_Given passage_
*****

Maddux, Glavine, Thomas highlight 2014 Hall of Fame ballot
In the wake of Wednesday’s Hall of Fame shutout, many people — including writers in the BBWAA — have called for changes to the voting process. Whether they’re asking for clear direction from the institution and Major League Baseball about how to handle candidates linked to performance-enhancing drugs, elimination of the character clause, additional room on the ballot to list more than 10 candidates, more leeway for first-year candidates who don’t meet the 5.0 percent minimum threshold, or changes to the voting body, there are no shortage of ideas out there, many of them good ones.
Thus far, the institution itself sounds disinclined to change the process. Said Hall of Fame president Jeff Idelson in the wake of the BBWAA’s failure to elect a candidate, “Obviously, no one in Cooperstown was rooting for a shutout, but we have a great respect for the process. . . . We remain very confident and very comfortable with the electorate, as well as the guidelines we give [them].”

*****

_Extracted information_
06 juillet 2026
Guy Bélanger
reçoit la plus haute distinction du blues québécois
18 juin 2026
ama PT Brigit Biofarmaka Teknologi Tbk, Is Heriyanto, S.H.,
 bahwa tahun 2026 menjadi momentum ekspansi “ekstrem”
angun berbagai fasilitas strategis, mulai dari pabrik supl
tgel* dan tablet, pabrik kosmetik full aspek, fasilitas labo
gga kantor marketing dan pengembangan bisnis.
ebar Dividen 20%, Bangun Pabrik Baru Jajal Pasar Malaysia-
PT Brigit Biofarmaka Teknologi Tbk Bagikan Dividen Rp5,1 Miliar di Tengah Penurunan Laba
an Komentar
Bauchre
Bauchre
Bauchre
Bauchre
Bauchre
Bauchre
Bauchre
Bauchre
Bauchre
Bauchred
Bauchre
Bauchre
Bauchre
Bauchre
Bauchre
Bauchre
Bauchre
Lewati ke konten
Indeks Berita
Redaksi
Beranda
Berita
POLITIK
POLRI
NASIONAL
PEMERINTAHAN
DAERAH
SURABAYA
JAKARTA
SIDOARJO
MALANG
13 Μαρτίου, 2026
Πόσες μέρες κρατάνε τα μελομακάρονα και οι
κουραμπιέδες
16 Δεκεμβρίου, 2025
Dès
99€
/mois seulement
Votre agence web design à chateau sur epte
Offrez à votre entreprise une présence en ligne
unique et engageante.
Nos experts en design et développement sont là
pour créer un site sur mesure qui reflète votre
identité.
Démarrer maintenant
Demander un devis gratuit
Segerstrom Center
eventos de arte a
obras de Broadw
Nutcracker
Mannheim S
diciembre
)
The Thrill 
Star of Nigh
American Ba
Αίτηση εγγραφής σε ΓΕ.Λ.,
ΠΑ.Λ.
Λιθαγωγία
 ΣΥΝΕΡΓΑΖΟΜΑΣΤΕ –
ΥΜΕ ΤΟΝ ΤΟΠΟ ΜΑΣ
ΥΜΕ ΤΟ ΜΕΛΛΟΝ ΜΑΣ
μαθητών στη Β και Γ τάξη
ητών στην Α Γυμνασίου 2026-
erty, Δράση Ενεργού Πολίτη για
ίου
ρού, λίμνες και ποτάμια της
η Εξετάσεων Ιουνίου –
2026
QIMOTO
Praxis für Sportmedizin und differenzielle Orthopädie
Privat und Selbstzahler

*****

_Tasks for this exercise_
(a) In the passage on the Hall of Fame ballot, who is the Hall of Fame president quoted after the BBWAA failed to elect a candidate?
(b) List every change to the voting process that the passage on the Hall of Fame ballot says people have called for.

_Per-task outputs_
(a) Jeff Idelson

(b)
- Clear direction from the institution and Major League Baseball on how to handle candidates linked to performance-enhancing drugs
- Elimination of the character clause
- Additional room on the ballot to list more than 10 candidates
- More leeway for first-year candidates who don't meet the 5.0 percent minimum threshold
- Changes to the voting body